I could go on and on. In fact every single "service" provided by the government is a de-facto monopoly at the federal or local level. If I'm unhappy with my trash collection, I'm free to pay a private company to do it, but I cannot avoid paying for the government-granted local monopoly company. I'm not allowed to choose who builds my roads, credentials my medical practitioners, provides law enforcement, provides electricity and gas etc etc. If you take the time to look into the price these monopolies are charging you, they are very inefficient. It costs for example on the order of $100k to replace the wooden poles that hold up your power lines. That's $900 for the actual wooden pole, $1000 in components and $98k in "labour" from the police department and electric company. Examples like this are everywhere you look. Think Halliburton. But I have to stop at some point. Let's see the other side. What companies has the government tried to prosecute for being a monopoly?
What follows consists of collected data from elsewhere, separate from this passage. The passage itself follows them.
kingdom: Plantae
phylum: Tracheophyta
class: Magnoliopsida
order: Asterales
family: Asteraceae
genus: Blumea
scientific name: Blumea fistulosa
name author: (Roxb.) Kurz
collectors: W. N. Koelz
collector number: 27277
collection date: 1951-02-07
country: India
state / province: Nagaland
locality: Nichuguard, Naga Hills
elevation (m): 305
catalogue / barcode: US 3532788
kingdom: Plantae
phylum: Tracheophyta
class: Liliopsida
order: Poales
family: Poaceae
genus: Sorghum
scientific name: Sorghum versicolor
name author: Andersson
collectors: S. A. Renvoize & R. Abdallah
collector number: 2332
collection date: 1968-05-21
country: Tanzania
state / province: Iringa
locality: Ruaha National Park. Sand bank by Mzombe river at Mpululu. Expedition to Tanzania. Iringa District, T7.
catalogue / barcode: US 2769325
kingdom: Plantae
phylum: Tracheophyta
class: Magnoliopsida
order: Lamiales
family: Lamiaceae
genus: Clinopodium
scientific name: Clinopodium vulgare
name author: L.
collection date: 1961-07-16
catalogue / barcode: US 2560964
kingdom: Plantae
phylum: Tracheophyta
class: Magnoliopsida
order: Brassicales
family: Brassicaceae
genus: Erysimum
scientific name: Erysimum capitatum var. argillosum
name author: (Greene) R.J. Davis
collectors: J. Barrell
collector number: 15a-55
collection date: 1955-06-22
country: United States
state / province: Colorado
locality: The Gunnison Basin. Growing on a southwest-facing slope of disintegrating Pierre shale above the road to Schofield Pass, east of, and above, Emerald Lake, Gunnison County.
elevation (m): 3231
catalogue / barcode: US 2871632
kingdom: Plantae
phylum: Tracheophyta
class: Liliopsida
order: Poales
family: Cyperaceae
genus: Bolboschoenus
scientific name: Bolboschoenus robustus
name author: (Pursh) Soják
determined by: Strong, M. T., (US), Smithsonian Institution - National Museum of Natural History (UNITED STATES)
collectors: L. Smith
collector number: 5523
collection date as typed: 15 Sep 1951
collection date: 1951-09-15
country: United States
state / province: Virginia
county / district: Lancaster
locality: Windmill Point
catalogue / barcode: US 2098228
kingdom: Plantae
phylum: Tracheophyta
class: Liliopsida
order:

Microsoft: Granted patent monopolies by the federal government. Granted tax exemptions at every level. Despite this, not actually a monopoly in any other way. There are plenty of alternative operating systems, search engines, office suites, web servers etc. Google: Granted patent monopolies by the federal government. Granted tax exemptions at every level. Despite this also not a monopoly. ATT and Ma Bell: Yes, definitely a monopoly, but admittedly a government-created monopoly. Railroads: Yes, another government-created monopoly.

What is the correct number of companies to have in any market? Nobody can answer this. That's why we have an economy. It may be the case that for some markets, one very efficient company is the best value proposition. However, if it decides to take advantage of it's status as a single provider, in a free market it becomes beneficial to everyone around that company, before and after in the supply chain, to force it back in line or bypass it.

In a free market, monopolistic companies cannot actually leverage their status without creating massive opposition to such moves and generating openings for competitors. That is, unless government intervenes and uses violence to enforce the monopoly status.